Mohican, Roman

Eric Fottorino

Gallimard

  • Conseillé par (Libraire)
    10 août 2021

    Une histoire buissonnière

    « Mohican » est le beau roman d'une relation difficile entre un père septuagénaire et son fils trentenaire, tous deux agriculteurs dans le Jura mais dont les pratiques agricoles et le regard sur la terre et la nature divergent, chacun étant façonné par son époque. Aux méthodes productivistes du père qui vont jusqu'à ruiner sa santé, le fils leur préfère des méthodes plus douces et écologiques. Jusqu'au jour où le père accepte l'implantation d'éoliennes industrielles sur leurs terres au risque de défigurer le paysage et de perturber le milieu naturel. Tout alors bascule.
    Avec ce père et son fils, une femme défunte mais dont l'ombre demeure douce et un oncle mutique et furtif aux gestes apaisants, Eric Fottorino campe des personnages touchants et sincères dans une époque qui l'est beaucoup moins, sous des paysages de grande beauté. Cette belle histoire buissonnière placée sous les sceaux de Virgile, Zola et Giono interroge pertinemment nos relations contradictoires à la nature, à la terre et à l'agriculture.


  • Conseillé par
    2 septembre 2022

    Quel beau roman que ce Mohican ! Eric Fottorino montre le monde paysan tel qu'il fut et tel qu'il devrait redevenir. A travers les différentes générations, il fait vivre l'évolution constante jusqu'à la folie de la surproduction et le nécessaire retour à des pratiques plus saines. Ce fut d'abord Léonce qui travailla la terre avec des chevaux, puis Brun qui céda aux sirènes de la mécanisation, puis, sous l'insistance nationale, déboisa et investit dans des produits censés aider à la production. "Sa croyance aveugle dans le progrès l'avait exposé plus d'une fois au danger. Dans sa tournure d'esprit, il s'était dit qu'en se camouflant sous mille protections il éveillerait la suspicion des gens. S'il s'habillait en martien, c'était bien qu'il polluait la terre, non ?" (p.36) Puis c'est maintenant Mo qui veut garder la terre saine et en vivre.

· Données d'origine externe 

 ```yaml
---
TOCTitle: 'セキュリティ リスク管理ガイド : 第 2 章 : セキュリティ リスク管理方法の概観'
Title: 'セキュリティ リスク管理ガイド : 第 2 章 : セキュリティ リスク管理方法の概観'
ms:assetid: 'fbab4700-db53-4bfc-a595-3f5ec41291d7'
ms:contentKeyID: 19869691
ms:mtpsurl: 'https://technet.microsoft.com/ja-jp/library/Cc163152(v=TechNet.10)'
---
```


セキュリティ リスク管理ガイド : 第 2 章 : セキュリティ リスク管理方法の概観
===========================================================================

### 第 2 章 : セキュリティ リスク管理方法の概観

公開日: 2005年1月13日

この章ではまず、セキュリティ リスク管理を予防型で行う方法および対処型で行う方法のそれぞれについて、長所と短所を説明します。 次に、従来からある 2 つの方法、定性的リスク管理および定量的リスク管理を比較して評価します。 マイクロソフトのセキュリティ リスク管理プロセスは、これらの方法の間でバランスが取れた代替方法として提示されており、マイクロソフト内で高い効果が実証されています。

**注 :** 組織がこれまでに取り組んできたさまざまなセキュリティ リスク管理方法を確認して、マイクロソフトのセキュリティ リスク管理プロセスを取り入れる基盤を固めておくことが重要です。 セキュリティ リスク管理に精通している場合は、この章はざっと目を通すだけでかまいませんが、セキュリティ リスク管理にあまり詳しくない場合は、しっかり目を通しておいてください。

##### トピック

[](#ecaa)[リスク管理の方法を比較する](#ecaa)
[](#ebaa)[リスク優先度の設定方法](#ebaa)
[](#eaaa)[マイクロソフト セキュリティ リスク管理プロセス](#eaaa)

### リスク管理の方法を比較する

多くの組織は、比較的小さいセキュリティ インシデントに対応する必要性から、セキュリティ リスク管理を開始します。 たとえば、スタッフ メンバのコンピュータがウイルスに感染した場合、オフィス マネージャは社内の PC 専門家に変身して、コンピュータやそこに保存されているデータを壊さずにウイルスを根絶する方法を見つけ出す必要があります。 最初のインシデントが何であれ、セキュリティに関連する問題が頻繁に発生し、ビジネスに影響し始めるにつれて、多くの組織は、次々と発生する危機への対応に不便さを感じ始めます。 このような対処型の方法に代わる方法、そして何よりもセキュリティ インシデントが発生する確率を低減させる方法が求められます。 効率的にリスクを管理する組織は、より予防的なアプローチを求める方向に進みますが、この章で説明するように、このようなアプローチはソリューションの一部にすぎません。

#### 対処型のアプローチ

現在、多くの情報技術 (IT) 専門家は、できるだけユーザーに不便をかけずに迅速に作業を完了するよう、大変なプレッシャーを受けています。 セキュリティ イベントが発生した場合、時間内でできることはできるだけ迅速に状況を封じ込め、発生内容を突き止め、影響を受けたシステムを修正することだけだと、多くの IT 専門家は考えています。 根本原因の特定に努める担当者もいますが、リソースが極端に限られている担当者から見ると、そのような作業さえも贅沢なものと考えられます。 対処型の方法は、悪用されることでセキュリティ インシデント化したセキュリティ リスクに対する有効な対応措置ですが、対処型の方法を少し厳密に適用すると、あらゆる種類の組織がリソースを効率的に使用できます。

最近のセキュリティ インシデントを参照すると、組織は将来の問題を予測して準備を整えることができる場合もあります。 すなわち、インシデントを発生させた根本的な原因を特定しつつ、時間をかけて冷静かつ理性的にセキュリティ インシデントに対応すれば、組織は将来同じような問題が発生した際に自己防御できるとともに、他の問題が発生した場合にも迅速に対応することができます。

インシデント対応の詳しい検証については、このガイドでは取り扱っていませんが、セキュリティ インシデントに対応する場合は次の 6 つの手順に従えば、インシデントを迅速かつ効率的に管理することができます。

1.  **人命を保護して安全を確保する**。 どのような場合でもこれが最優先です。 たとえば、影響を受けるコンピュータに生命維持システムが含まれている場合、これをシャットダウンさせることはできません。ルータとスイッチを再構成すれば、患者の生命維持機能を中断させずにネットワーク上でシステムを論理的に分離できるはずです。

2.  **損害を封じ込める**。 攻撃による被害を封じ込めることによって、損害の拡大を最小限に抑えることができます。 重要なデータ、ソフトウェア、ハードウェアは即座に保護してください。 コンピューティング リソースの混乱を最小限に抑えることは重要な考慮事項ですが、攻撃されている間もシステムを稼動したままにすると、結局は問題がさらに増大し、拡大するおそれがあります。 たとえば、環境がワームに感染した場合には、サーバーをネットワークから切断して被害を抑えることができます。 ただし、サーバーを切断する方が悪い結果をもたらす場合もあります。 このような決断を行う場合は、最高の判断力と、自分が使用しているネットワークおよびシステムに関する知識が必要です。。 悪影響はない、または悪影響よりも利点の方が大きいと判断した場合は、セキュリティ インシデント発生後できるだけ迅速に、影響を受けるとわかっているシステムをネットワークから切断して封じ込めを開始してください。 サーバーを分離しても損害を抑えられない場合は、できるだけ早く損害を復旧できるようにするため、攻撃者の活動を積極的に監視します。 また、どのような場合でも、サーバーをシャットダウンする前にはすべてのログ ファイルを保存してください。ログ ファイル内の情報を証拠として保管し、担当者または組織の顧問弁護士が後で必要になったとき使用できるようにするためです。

    Eric Fottorino a été journaliste spécialisé dans le monde agricole, et ça se sent. Il aime les hommes qui travaillent la terre et qui ont, depuis des années, perdu leurs repères, sollicités, dragués par l'industrie chimique. "Comprends ceci, Mo. Sans la chimie, sans nos machines, jamais on n'aurait fait de notre pays une puissance agricole. C'est bien beau à présent de rêver écologie, petites fleurs et légumes bio. Mais si on était partis dans cette direction après la guerre, crois-moi, il y a longtemps qu'on aurait tous crevé de faim." (p.138)

    Brun et Mo sont des taiseux, mais la maladie du premier les rapproche et chacun parle de sa vision du travail, de leurs terres, des animaux. Ces pages-là sont magnifiques, l'auteur décrit les paysages, la faune et la flore et l'on y est. C'est très beau, peut-être idéalisé, mais on y croit et l'on comprend que Mo veuille garder intact le domaine de Soulaillans. C'est un texte qui touche, qui émeut sans user de grosses ficelles. L'écriture est superbe, elle se fait très terre-à-terre par moments, plus lyrique dans certaines descriptions de lieux. Je me suis régalé de bout en bout, j'ai pris mon temps pour rester un peu aux Soulaillans.